Cumhurbaşkanı Erdoğan İstanbul Adayı olarak Çevre ve Şehircilik eski Bakanı Murat Kurum’u seçti. Bence kendileri açısından en doğru adayı seçti. Zaten Erdoğan; beğensekte, beğenmesekte taktik ve strateji olarak kendi açısından, kendine fayda açısından doğru tercihler yapıyor olmalı ki, 20 yılı aşkındır iktidarda. Kurum da doğru bir tercih kendisi ve AK Parti açısından. Sonucun böyle olacağı tüm aday adayları ismi ortaya çıktığında belliydi. Ve biz de,  14 Eylül 2003 tarihinde yazdığımız köşe yazısında adayın Murat Kurum olmasını beklediğimizi kamuoyu ile paylaştık.

-‘Adil Karaismalioğlu’ dendi.

-‘Süleyman Soylu’ dendi.

-‘Fahrettin Koca’ dendi.

-‘Selçuk Bayraktar’ dendi.

-‘Ali Yerlikaya’ dendi.

Biz ısrarla ‘Aday Murat Kurum olur’ dedik.

*

Neden mi?

§ Veri satırları:
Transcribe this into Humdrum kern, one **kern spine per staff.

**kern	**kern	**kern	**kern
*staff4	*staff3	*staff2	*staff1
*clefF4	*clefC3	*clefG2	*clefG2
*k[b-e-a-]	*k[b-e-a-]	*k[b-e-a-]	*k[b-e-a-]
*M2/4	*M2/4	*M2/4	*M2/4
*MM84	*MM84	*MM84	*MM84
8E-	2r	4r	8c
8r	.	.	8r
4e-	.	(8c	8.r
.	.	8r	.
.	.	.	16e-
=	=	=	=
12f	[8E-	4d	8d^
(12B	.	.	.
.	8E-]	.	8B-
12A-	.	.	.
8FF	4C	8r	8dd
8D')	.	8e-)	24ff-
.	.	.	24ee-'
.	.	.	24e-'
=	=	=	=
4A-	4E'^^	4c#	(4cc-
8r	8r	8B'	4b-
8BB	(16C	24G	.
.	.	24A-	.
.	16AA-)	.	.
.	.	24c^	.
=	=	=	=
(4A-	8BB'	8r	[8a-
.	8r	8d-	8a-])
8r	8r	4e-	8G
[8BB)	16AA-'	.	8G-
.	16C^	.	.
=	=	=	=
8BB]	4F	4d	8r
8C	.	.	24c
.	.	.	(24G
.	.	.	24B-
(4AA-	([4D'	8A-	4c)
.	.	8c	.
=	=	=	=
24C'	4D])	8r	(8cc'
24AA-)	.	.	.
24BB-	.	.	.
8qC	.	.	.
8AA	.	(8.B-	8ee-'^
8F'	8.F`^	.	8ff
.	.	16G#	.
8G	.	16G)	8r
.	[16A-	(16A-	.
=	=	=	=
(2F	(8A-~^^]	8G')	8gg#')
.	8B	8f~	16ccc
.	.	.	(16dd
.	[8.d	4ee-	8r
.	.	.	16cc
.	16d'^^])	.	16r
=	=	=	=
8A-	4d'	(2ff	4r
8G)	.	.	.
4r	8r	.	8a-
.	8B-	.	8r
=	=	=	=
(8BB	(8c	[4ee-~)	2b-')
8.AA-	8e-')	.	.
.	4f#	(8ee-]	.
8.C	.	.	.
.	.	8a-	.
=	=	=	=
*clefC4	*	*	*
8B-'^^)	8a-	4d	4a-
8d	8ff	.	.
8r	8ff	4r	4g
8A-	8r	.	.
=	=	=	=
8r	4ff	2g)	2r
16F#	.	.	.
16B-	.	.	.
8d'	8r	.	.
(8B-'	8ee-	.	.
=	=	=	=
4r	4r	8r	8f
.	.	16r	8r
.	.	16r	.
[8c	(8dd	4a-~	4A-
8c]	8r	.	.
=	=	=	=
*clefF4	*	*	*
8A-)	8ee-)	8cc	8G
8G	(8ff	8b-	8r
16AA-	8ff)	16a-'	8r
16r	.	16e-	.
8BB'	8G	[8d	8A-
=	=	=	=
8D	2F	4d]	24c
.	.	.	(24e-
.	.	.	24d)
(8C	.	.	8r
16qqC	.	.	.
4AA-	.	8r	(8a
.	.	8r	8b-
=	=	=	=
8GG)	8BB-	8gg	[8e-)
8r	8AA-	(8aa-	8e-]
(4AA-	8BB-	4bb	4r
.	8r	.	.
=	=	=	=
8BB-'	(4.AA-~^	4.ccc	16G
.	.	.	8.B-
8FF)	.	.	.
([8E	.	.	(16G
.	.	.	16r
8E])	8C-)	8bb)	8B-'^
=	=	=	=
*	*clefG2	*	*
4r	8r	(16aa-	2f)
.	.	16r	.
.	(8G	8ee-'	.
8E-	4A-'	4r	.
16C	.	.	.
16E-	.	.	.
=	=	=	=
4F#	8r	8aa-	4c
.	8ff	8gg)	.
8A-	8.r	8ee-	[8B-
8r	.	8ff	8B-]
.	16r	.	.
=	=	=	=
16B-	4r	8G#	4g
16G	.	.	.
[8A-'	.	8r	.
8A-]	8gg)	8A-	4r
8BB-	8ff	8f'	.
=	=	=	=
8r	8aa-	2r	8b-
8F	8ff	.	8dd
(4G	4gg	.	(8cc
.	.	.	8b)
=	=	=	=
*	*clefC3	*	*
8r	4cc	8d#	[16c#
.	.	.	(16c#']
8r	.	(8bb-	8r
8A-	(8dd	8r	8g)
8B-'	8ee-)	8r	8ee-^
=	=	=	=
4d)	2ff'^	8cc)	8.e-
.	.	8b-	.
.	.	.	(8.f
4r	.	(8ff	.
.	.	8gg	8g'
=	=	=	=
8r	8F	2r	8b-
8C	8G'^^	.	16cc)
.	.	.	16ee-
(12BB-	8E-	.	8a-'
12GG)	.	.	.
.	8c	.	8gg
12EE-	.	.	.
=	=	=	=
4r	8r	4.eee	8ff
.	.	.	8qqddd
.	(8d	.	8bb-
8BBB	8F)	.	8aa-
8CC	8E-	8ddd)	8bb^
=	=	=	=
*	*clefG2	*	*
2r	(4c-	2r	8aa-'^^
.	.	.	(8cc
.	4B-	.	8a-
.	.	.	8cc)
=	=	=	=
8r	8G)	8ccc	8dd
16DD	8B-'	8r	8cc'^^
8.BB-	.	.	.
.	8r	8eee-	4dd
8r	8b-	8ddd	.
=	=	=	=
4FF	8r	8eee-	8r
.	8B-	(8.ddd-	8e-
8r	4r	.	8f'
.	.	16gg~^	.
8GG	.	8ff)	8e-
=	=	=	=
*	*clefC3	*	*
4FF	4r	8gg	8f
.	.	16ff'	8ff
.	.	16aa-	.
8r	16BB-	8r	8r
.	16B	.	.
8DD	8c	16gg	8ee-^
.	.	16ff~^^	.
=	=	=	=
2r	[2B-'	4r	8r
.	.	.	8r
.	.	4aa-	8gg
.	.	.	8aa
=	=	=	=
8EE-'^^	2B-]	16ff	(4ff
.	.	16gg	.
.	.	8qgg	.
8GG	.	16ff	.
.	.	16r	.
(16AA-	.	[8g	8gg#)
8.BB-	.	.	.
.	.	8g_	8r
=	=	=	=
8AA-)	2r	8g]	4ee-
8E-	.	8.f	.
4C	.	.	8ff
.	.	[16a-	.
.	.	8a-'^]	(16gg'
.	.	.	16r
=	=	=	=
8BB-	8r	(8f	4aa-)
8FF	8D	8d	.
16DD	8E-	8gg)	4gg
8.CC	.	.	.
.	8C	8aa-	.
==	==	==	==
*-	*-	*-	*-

§ Alıştırma 1: İstanbul adaylığı yazısındaki "Biz ısrarla ‘Aday Murat Kurum olur’ dedik." cümlesini İngilizceye çevirin.
§ Alıştırma 2: İstanbul adaylığı yazısına göre Murat Kurum daha önce hangi bakanlığın başındaydı?
§ Alıştırma 3: İstanbul adaylığı yazısını son cümlesinden sonra devam ettirin.
Öğeler, İstanbul adaylığı yazısından ayrı bir malzemedir.

§ Alıştırma sonucu 1: We insistently said, "The candidate will be Murat Kurum."

§ Alıştırma sonucu 2: Çevre ve Şehircilik Bakanlığı.

§ Alıştırma sonucu 3:
-Adil Karaismalioğlu, ulaştırma ve altyapı bakanlığı yapmış. Belediyecilik konusuyla ilgili olarak Murat Kurum kadar ilgili değil.

-Süleyman Soylu’nun belediyecilik deneyimi var mı? Yok

-Fahrettin Koca sağlık bakanı

-Selçuk Bayraktar da olmazdı. Olmadı. 

-Ali Yerlikaya. Ak Partinin en başarılı bürokratı. Güvenlik konusunda hakikaten son dönemde çok başarılı işlere imza atılıyor. Böyle bir insanın bakanlıktan ayrılmasını gönül arzu etmez. İyi de oldu yerinde kalması.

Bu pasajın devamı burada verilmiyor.